- Siege of Maribor: Part of the Little War in Hungary within Ottoman–Habsburg wars and the Ottoman wars in Europe
| Date | 12 – 21 September 1532 (1 week and 2 days) |
| Location | Maribor, Duchy of Styria within Archduchy of Austria within the Holy Roman Empire (today's Slovenia) |
| Result | Habsburg victory |

Belligerents
- Holy Roman Empire Archduchy of Austria Duchy of Styria; ;: Ottoman Empire

Commanders and leaders
- Christof Wildenrainer: Suleiman the Magnificent Pargalı İbrahim Pasha

Strength
- Unknown: Unknown

Casualties and losses
- Unknown: Unknown

= Siege of Maribor (1532) =

The siege of Maribor was a siege of present-day Maribor, then known by its German name Marburg, in the Duchy of Styria within the Archduchy of Austria and the Holy Roman Empire.
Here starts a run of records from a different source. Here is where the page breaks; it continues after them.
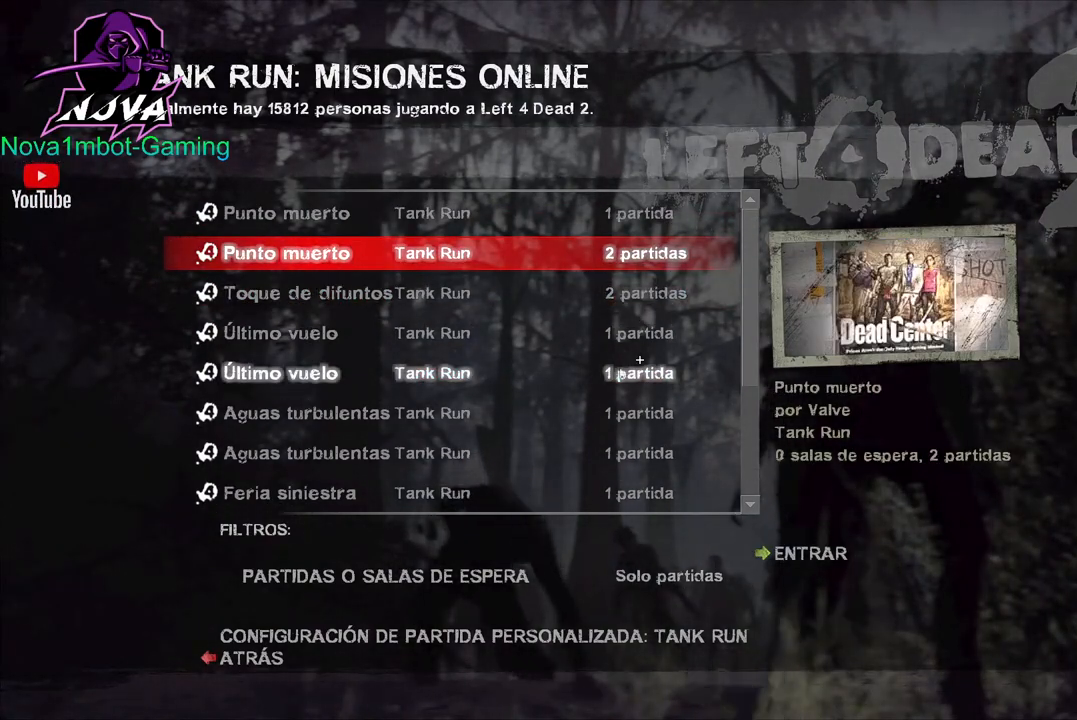
{"keys": [], "mouse": [], "events": []}
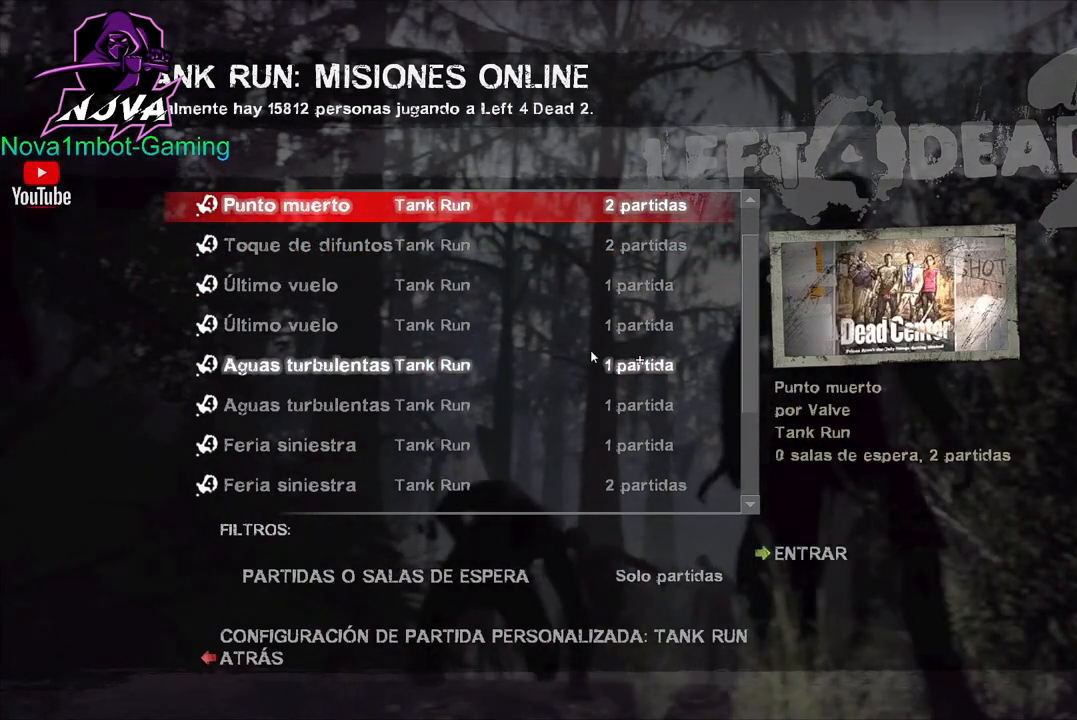
{"keys": [], "mouse": [], "events": [[217, "mouse_left", "down"], [350, "mouse_left", "up"]]}
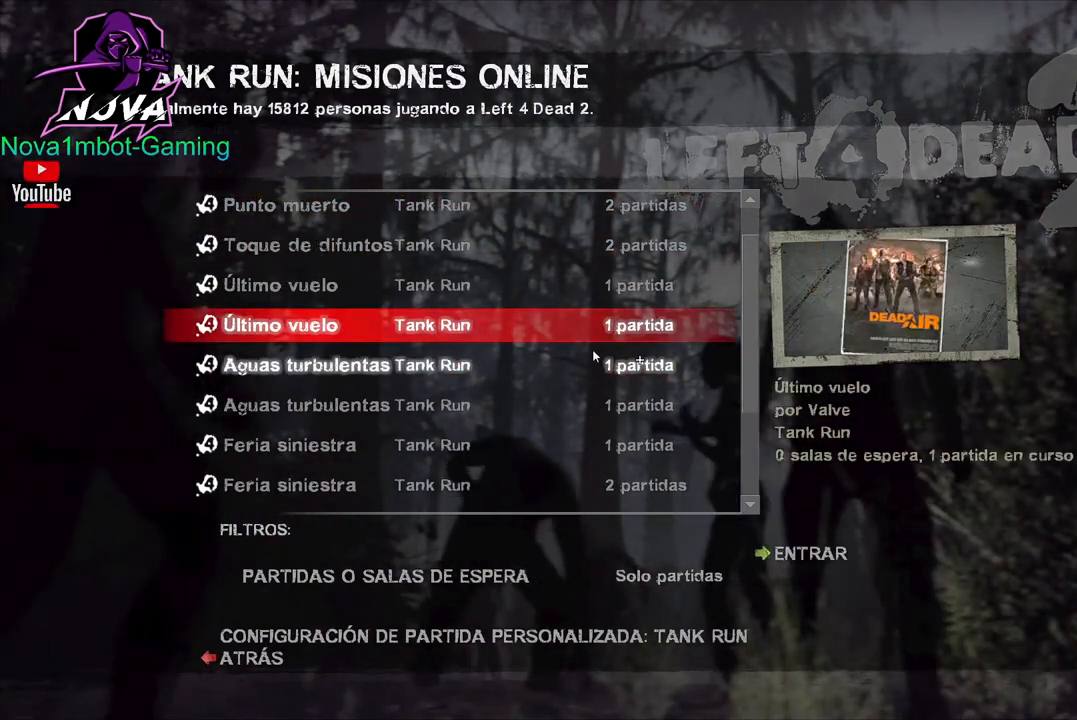
{"keys": [], "mouse": [], "events": [[234, "mouse_left", "down"], [384, "mouse_left", "up"]]}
In the siege that happened during September 1532, a local garrison and citizens defended the fortified town of Maribor against the overwhelming force of the Ottoman Empire, led by their Sultan Suleiman the Magnificent and his Grand Vizier Pargalı Ibrahim Pasha. The Ottomans were marching south after their unsuccessful plan of the siege of Vienna, which was compromised at the siege of Güns where Ottomans have been delayed nearly four weeks.